Ants Mellik (1 June 1926, Tartu – 26 September 2005) was an Estonian architect.

== Early life ==
Ants Mellik graduated from Tallinn Secondary School in 1944 and continued his studies at the Tallinn Polytechnic Institute, graduating in 1950. From 1952–56, he was a post-graduate student at the Institute of Nutrition and, from 1958 to 1968, a research scientist. He worked on the "Estonian Project" in 1956–57 and was a member of the Construction Committee. From 1957 to 1958, he was a member of the Architectural Department of the Executive Committee of the Council of Workers' Deputies of the City of Tallinn. He was also a member of the "EKE Project" from 1968 to 1992.

== Personal ==
Mellik was the son of sculptor Voldemar Mellik and Linda Mellik. He was the brother of architect Tõnu Mellik.

== Career ==
Ants Mellik presented a modern conception wherein architecture evolves from the needs of society, specific circumstances and democratic needs.

Mellik drafted plans for the Tallinn Hiiu quarter and designed the pointbuildings for Ilmarise Street. This residential project was also implemented in Keila and, with some changes, Mustamäe. He also created plans for: Kolga-Aadla, Kiiu-Aadla, Viinistu, Põdrangu, Treimani, and other settlements.

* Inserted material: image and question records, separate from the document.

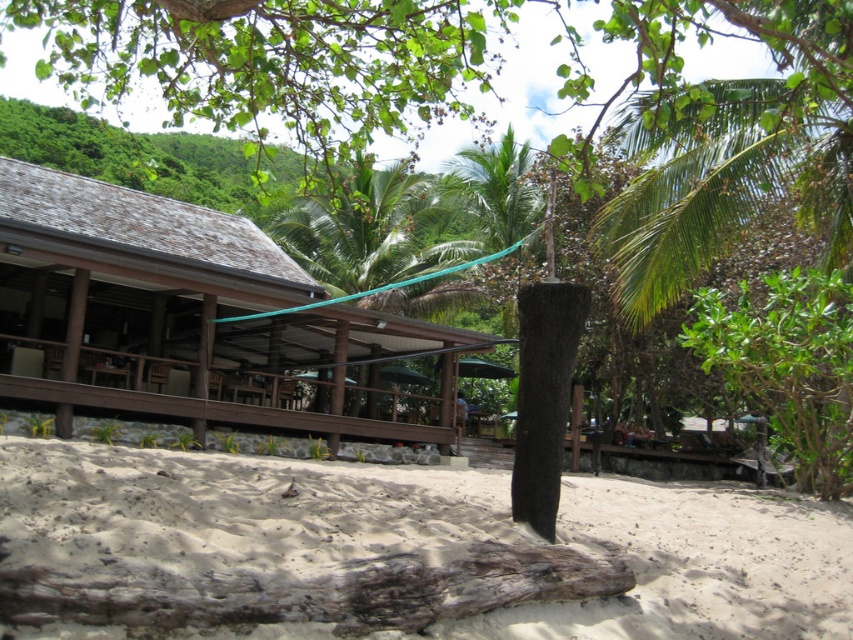
Question: Estimate the real-world distances between objects in this image. Which object is closer to the light brown sandy beach at center?

Choices:
 (A) brown wooden hut at center
 (B) green leafy palm tree at upper center

Answer: (A)

Question: Which point is farther to the camera?

Choices:
 (A) (808, 605)
 (B) (428, 212)

Answer: (B)

Question: Does brown wooden hut at center have a greater width compared to green leafy palm tree at upper center?

Choices:
 (A) no
 (B) yes

Answer: (B)

Question: Which of these objects is positioned farthest from the green leafy palm tree at upper center?

Choices:
 (A) brown wooden hut at center
 (B) light brown sandy beach at center

Answer: (B)

Question: Does light brown sandy beach at center lie behind green leafy palm tree at upper center?

Choices:
 (A) yes
 (B) no

Answer: (B)

Question: Considering the relative positions of brown wooden hut at center and green leafy palm tree at upper center in the image provided, where is brown wooden hut at center located with respect to green leafy palm tree at upper center?

Choices:
 (A) below
 (B) above

Answer: (A)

In 1950, the research team of the Science Academy of Building and Building Materials Institute began building pilot projects for housing, but there were many faults. Their most successful experimental house, built in the early 1960s, was next to the Gonsior 18 Television House. It featured a constructive innovation of borderline-walls with large bridges that allowed for a freer space distribution and favoured apartments that could extend through the house.

Mellik's standard designs for one-family dwellings "Ants" and "Ando" are well known. Since 1977, many have been built. Examples of "Ants" are found in Ääsmäe. The "Ants" project is Estonian-like with a high beam roof, a mansard floor and two doors. Under the same roof are a sauna, garage and small adjoining rooms.

During 1982, many of his plans for the three-storey apartment blocs EKE-10 and two-storeyed blocs were used.

Together with Ü. Kuper, Mellik designed single-family houses in Spitak, Armenia for earthquake victims. They also worked on 18-apartment panel housing and, in 1991, a children's home. From 1990, Mellik began to design farmhouses and household buildings.

== Awards ==
In 1958, Ants and brother Tõnu Mellik received the I-II prize in the planning contest.

In the same year, he received the II prize at the "EKE Project" single-family project competition.